Писарь полковой забыл отправить извещение. За флягу водки. Меня там, в тылу, похоронили давно… Но вот странность какая! Гулял я с барышнями разными. И до Фроси. И после вращался с женщинами напропалую. А все-таки никого не вспоминаю на войне. Одну ее. Хорошая девушка! Такая моральная. Работала на табачной фабрике. Бывшая фабрика Асмолова. Пальцы у Фроси такие тонкие! После работы пахнут табаком. Волосы светлые, капризные. Никак не спрячет под косынку. Я от Фроси не слышал ни одного черного слова. Глаза темные, большие. Смотрит внимательно. Я больше ее глаза помню в слезах. И ведь от меня произошли все эти слезы. Откровенно признаюсь — от меня… Лежишь ночью в госпитале. Куришь под одеялом. Я ведь курил самым заядлым способом. Врачи только удивлялись утром. Почему накурено? Окромя, то есть кроме, меня, никто в палате не додумался до курения. Не умели спички и табачок прятать… Ночи в госпитале длинные-предлинные. И заскучал по Фросе да по сыну, которого не видел. Ну просто ничем не успокою сердце! Они теперь для меня — целое переживание. Давно хотел написать ей. Попросить за все прощение. А никак не найду столько смелости… Писем получал видимо-невидимо. А более одинокой личности на Третьем Белорусском фронте нет. Последний раз, когда занял круговую оборону на госпитальной койке, у меня были персональные наушники. Так я от скуки собирал адреса разных девиц. Выступали по радио. Или книжка попадется. Отзыв просят о ней прислать. Так я всем отзывы писал. Автору. Редактору. Корректору. Художнику. Вежливо. А еще квиточек такой бывает положен в книгу: «Проверщица номер пять. В случае обнаружения брака просим вернуть ярлык вместе с книгой». И так далее. Вот я и проверщице этой самой номер пять тоже пишу письмо. И все отвечают мне, раненому герою. «Добрый день, а то и вечер, может, утренний рассвет, как получишь, то узнаешь, от кого пришел ответ!» Иные даже шлют фотографии. Культурно. А того не знают, что с их карточек на меня смотрят Фросины глаза. И не то чтобы строго, а с какой-то даже нежностью, что ли… Или это она уже покойному, мне то есть, простила мой поступок! Вы слышите?
Тимоша сморщил лоб, вгляделся в затененное лицо Черемных.
— Слышу.
— Сердце свое кладу в ваши руки. Я все хочу сказать. — Тимоша говорил страстным шепотом, с придыханием, но Черемных понимал, что ему сейчас не шептать хочется, а кричать криком.
— Слышу, Тимоша.
— Как же я мимо своего счастья прошел, проходимец? Нарочно пропал без вести.
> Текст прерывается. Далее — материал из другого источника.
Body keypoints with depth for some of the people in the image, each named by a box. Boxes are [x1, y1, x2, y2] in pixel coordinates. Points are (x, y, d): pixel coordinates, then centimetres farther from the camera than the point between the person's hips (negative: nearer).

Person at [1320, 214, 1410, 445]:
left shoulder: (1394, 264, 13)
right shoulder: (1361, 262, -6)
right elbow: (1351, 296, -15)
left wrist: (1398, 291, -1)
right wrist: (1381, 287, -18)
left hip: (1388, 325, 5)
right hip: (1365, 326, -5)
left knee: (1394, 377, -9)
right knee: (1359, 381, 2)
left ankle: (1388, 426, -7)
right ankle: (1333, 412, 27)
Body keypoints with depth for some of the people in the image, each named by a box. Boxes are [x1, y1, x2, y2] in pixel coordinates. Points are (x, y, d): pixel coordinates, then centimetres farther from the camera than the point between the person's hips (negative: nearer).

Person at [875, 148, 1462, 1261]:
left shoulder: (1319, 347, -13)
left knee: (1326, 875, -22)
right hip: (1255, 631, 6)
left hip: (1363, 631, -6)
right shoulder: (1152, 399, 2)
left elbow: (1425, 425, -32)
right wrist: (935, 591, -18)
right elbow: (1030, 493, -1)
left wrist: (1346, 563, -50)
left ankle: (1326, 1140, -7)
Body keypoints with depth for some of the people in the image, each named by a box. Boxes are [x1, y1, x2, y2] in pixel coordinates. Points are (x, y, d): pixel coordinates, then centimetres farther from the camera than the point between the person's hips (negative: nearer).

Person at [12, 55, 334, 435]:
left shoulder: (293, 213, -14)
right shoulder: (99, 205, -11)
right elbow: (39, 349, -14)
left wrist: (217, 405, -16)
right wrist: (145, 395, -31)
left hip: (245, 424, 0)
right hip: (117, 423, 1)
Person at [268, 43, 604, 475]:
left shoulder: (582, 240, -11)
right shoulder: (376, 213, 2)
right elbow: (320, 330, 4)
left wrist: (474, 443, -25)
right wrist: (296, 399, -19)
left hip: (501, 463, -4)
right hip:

Отрекся от сына. Надо было меня еще тогда спровадить в штрафной батальон. А я ловчить принялся опять…
Черемных понимал состояние Тимоши — он рассказывает о себе со всей искренностью, на которую бывает способен человек, когда им владеет страстная потребность взглянуть на себя, может быть, в последний раз.
В такую минуту человека нельзя ни укорять, ни оправдывать, можно лишь молча слушать его, и хорошо, если для него находятся слова искреннего утешения.
Черемных произнес глухо:
— Может, еще и сына растить будешь.
— Это я-то? В штрафном виде? Ну убьют — дело житейское, одна кожура от меня останется… А ранят? Вы себя со мной не равняйте… Если только отсюда выкарабкаемся — вас вылечат. Это я обещаю авторитетно. Ноги на поправку идут и при вас останутся. Даже если, на худой конец, прибудете домой не своим ходом — все равно вас и такого ждут не дождутся. А куда я после ранения денусь? Какая меня ждет оценка? Бесполезное ископаемое! Чтобы Фрося подумала: жив-здоров был — отрекся, а инвалидом стал — вернулся поневоле.